▶ **Your instructions**
Find the line that contains "XINHUA – Wanda Florentina Mot" in the entries below. Write out that line and all that follow it, unchanged and alone.

▶ **The data**
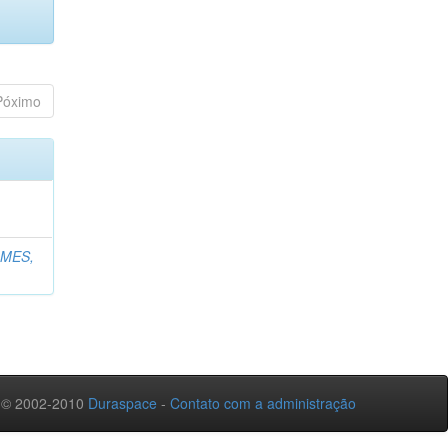
Póximo
MES,
 © 2002-2010
Duraspace
-
Contato com a administração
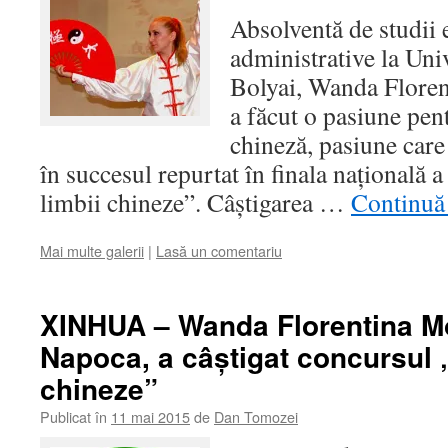
Absolventă de studii
administrative la Uni
Bolyai, Wanda Floren
a făcut o pasiune pen
chineză, pasiune care 
în succesul repurtat în finala naţională 
limbii chineze”. Câştigarea …
Continuă 
Mai multe galerii
|
Lasă un comentariu
XINHUA – Wanda Florentina Mot
Napoca, a câştigat concursul 
chineze”
Publicat în
11 mai 2015
de
Dan Tomozei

▶ **Solution for this problem**
XINHUA – Wanda Florentina Mot
Napoca, a câştigat concursul 
chineze”
Publicat în
11 mai 2015
de
Dan Tomozei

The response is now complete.